[[ RECORDS SUPPLIED open ]]
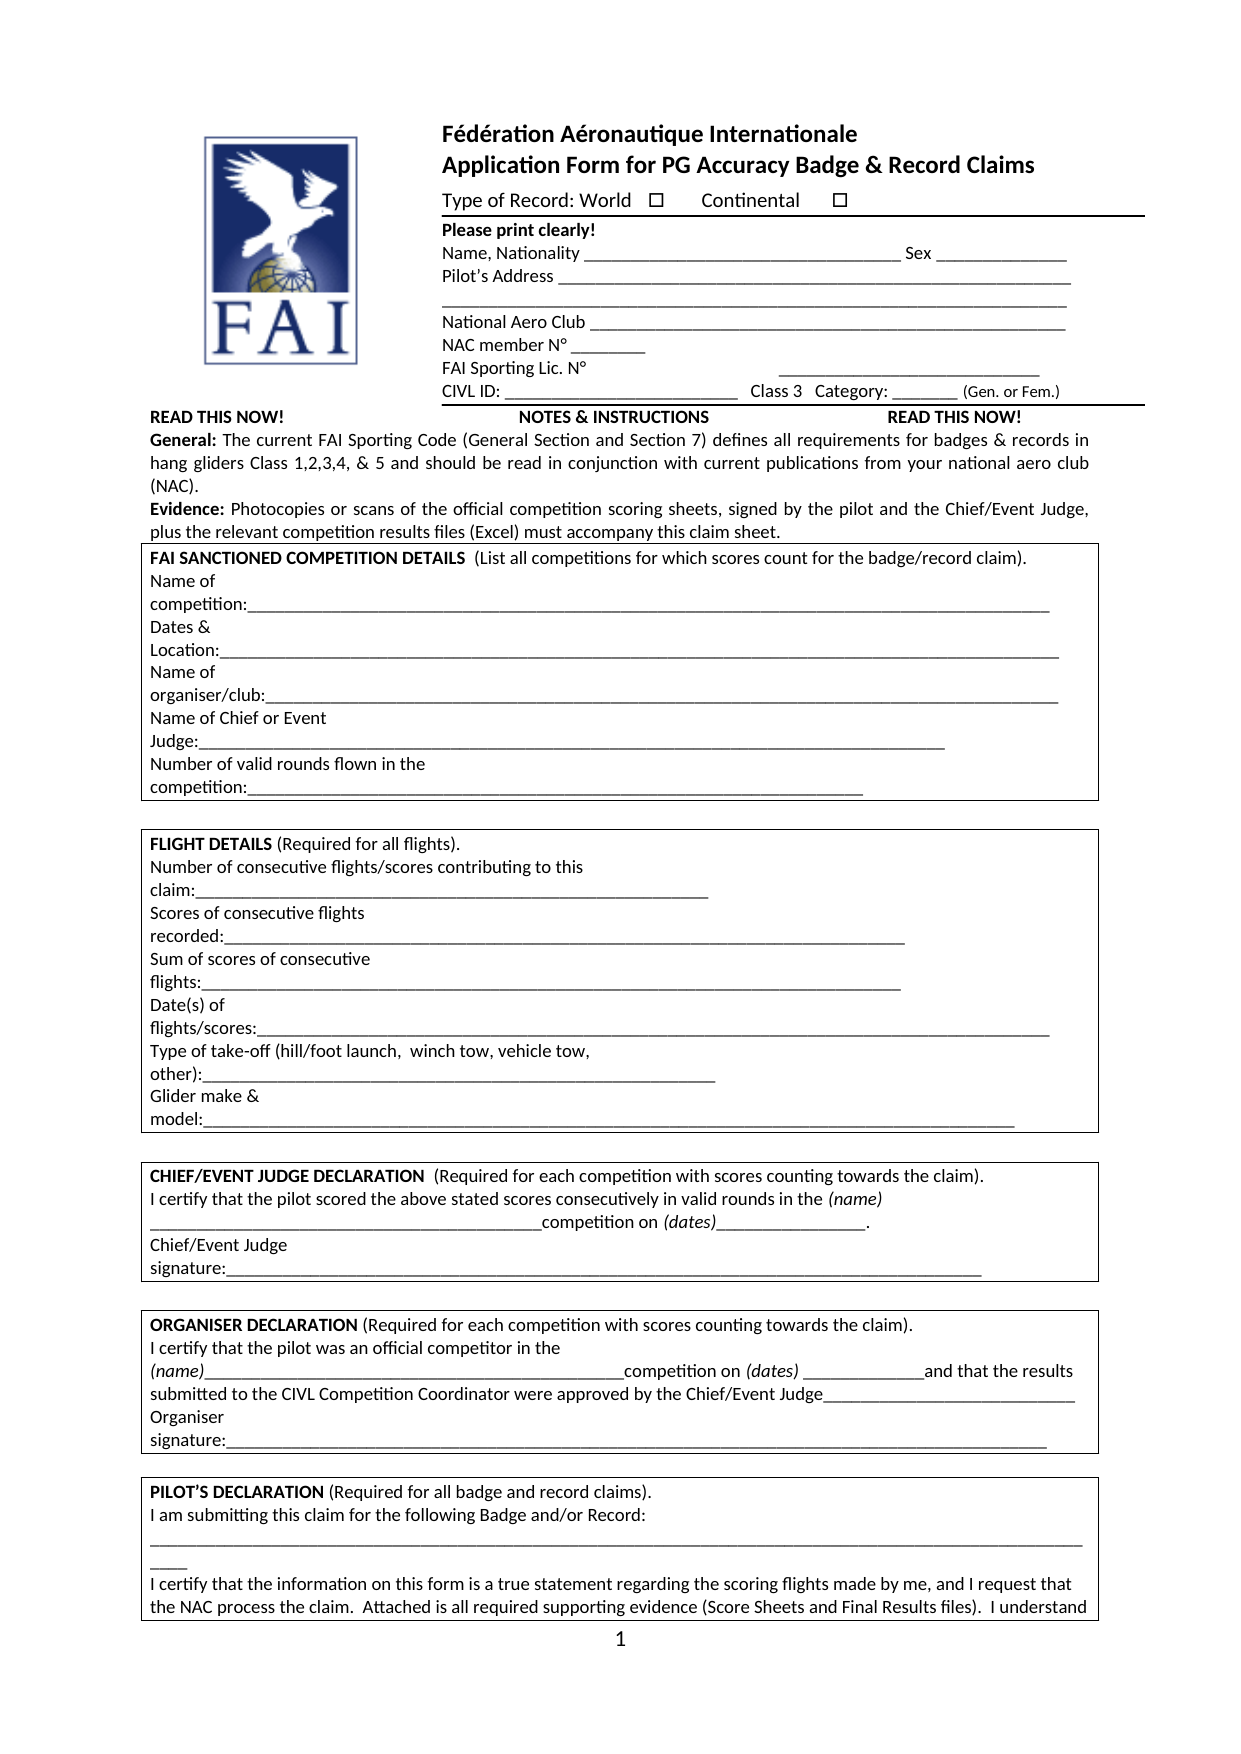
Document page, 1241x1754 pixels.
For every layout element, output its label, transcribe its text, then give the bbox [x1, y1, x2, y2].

text Scores of consecutive flights recorded:_________________________________________________________________________ [150, 901, 1090, 947]
text Type of take-off (hill/foot launch, winch tow, vehicle tow, other):_______________________________________________________ [150, 1039, 1090, 1081]
text Dates & Location:__________________________________________________________________________________________ [150, 615, 1090, 661]
text ORGANISER DECLARATION (Required for each competition with scores counting towards the claim). [142, 1311, 1098, 1336]
text Number of consecutive flights/scores contributing to this claim:_______________________________________________________ [150, 855, 1090, 901]
text Number of valid rounds flown in the competition:__________________________________________________________________ [142, 749, 1098, 800]
text Glider make & model:_______________________________________________________________________________________ [142, 1081, 1098, 1132]
text PILOT’S DECLARATION (Required for all badge and record claims). [142, 1478, 1098, 1503]
text I am submitting this claim for the following Badge and/or Record: [150, 1503, 1090, 1526]
text FAI SANCTIONED COMPETITION DETAILS (List all competitions for which scores count for the badge/record claim). [142, 544, 1098, 569]
text Date(s) of flights/scores:_____________________________________________________________________________________ [150, 993, 1090, 1039]
text Evidence: Photocopies or scans of the official competition scoring sheets, signed by the pilot and the Chief/Event Judge, plus the relevant competition results files (Excel) must accompany this claim sheet. [150, 497, 1090, 543]
text I certify that the pilot was an official competitor in the (name)_____________________________________________competition on (dates) _____________and that the results submitted to the CIVL Competition Coordinator were approved by the Chief/Event Judge___________________________ [150, 1336, 1090, 1402]
text General: The current FAI Sporting Code (General Section and Section 7) defines all requirements for badges & records in hang gliders Class 1,2,3,4, & 5 and should be read in conjunction with current publications from your national aero club (NAC). [150, 428, 1090, 497]
text CHIEF/EVENT JUDGE DECLARATION (Required for each competition with scores counting towards the claim). [142, 1163, 1098, 1188]
text Sum of scores of consecutive flights:___________________________________________________________________________ [150, 947, 1090, 993]
text READ THIS NOW! NOTES & INSTRUCTIONS READ THIS NOW! [150, 406, 1090, 428]
text Chief/Event Judge signature:_________________________________________________________________________________ [142, 1230, 1098, 1281]
text Name of organiser/club:_____________________________________________________________________________________ [150, 661, 1090, 707]
table_header [139, 118, 431, 406]
picture [150, 118, 392, 386]
text I certify that the pilot scored the above stated scores consecutively in valid rounds in the (name) __________________________________________competition on (dates)________________. [150, 1188, 1090, 1230]
text FLIGHT DETAILS (Required for all flights). [142, 830, 1098, 855]
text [142, 1569, 1098, 1620]
text ________________________________________________________________________________________________________ [150, 1526, 1090, 1569]
text Organiser signature:________________________________________________________________________________________ [142, 1402, 1098, 1453]
text Name of Chief or Event Judge:________________________________________________________________________________ [150, 707, 1090, 749]
table_header Fédération Aéronautique Internationale Application Form for PG Accuracy Badge & Record Claims Type of Record: World □ Continental □ Please print clearly! Name, Nationality __________________________________ Sex ______________ Pilot’s Address _______________________________________________________ ___________________________________________________________________ National Aero Club ___________________________________________________ NAC member N° ________ FAI Sporting Lic. N° ____________________________ CIVL ID: _________________________ Class 3 Category: _______ (Gen. or Fem.) [431, 118, 1156, 406]
text Name of competition:______________________________________________________________________________________ [150, 569, 1090, 615]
[[ RECORDS SUPPLIED closed ]]
## PROBLEM REQUIREMENTS
Leave the pictures out and return the rest of the material exactly.

## SOLUTION TO THIS PROBLEM
Document page, 1241x1754 pixels.
For every layout element, output its label, transcribe its text, then give the bbox [x1, y1, x2, y2].

text Scores of consecutive flights recorded:_________________________________________________________________________ [150, 901, 1090, 947]
text Type of take-off (hill/foot launch, winch tow, vehicle tow, other):_______________________________________________________ [150, 1039, 1090, 1081]
text Dates & Location:__________________________________________________________________________________________ [150, 615, 1090, 661]
text ORGANISER DECLARATION (Required for each competition with scores counting towards the claim). [142, 1311, 1098, 1336]
text Number of consecutive flights/scores contributing to this claim:_______________________________________________________ [150, 855, 1090, 901]
text Number of valid rounds flown in the competition:__________________________________________________________________ [142, 749, 1098, 800]
text Glider make & model:_______________________________________________________________________________________ [142, 1081, 1098, 1132]
text PILOT’S DECLARATION (Required for all badge and record claims). [142, 1478, 1098, 1503]
text I am submitting this claim for the following Badge and/or Record: [150, 1503, 1090, 1526]
text FAI SANCTIONED COMPETITION DETAILS (List all competitions for which scores count for the badge/record claim). [142, 544, 1098, 569]
text Date(s) of flights/scores:_____________________________________________________________________________________ [150, 993, 1090, 1039]
text Evidence: Photocopies or scans of the official competition scoring sheets, signed by the pilot and the Chief/Event Judge, plus the relevant competition results files (Excel) must accompany this claim sheet. [150, 497, 1090, 543]
text I certify that the pilot was an official competitor in the (name)_____________________________________________competition on (dates) _____________and that the results submitted to the CIVL Competition Coordinator were approved by the Chief/Event Judge___________________________ [150, 1336, 1090, 1402]
text General: The current FAI Sporting Code (General Section and Section 7) defines all requirements for badges & records in hang gliders Class 1,2,3,4, & 5 and should be read in conjunction with current publications from your national aero club (NAC). [150, 428, 1090, 497]
text CHIEF/EVENT JUDGE DECLARATION (Required for each competition with scores counting towards the claim). [142, 1163, 1098, 1188]
text Sum of scores of consecutive flights:___________________________________________________________________________ [150, 947, 1090, 993]
text READ THIS NOW! NOTES & INSTRUCTIONS READ THIS NOW! [150, 406, 1090, 428]
text Chief/Event Judge signature:_________________________________________________________________________________ [142, 1230, 1098, 1281]
text Name of organiser/club:_____________________________________________________________________________________ [150, 661, 1090, 707]
table_header [139, 118, 431, 406]
picture [150, 118, 392, 386]
text I certify that the pilot scored the above stated scores consecutively in valid rounds in the (name) __________________________________________competition on (dates)________________. [150, 1188, 1090, 1230]
text FLIGHT DETAILS (Required for all flights). [142, 830, 1098, 855]
text [142, 1569, 1098, 1620]
text ________________________________________________________________________________________________________ [150, 1526, 1090, 1569]
text Organiser signature:________________________________________________________________________________________ [142, 1402, 1098, 1453]
text Name of Chief or Event Judge:________________________________________________________________________________ [150, 707, 1090, 749]
table_header Fédération Aéronautique Internationale Application Form for PG Accuracy Badge & Record Claims Type of Record: World □ Continental □ Please print clearly! Name, Nationality __________________________________ Sex ______________ Pilot’s Address _______________________________________________________ ___________________________________________________________________ National Aero Club ___________________________________________________ NAC member N° ________ FAI Sporting Lic. N° ____________________________ CIVL ID: _________________________ Class 3 Category: _______ (Gen. or Fem.) [431, 118, 1156, 406]
text Name of competition:______________________________________________________________________________________ [150, 569, 1090, 615]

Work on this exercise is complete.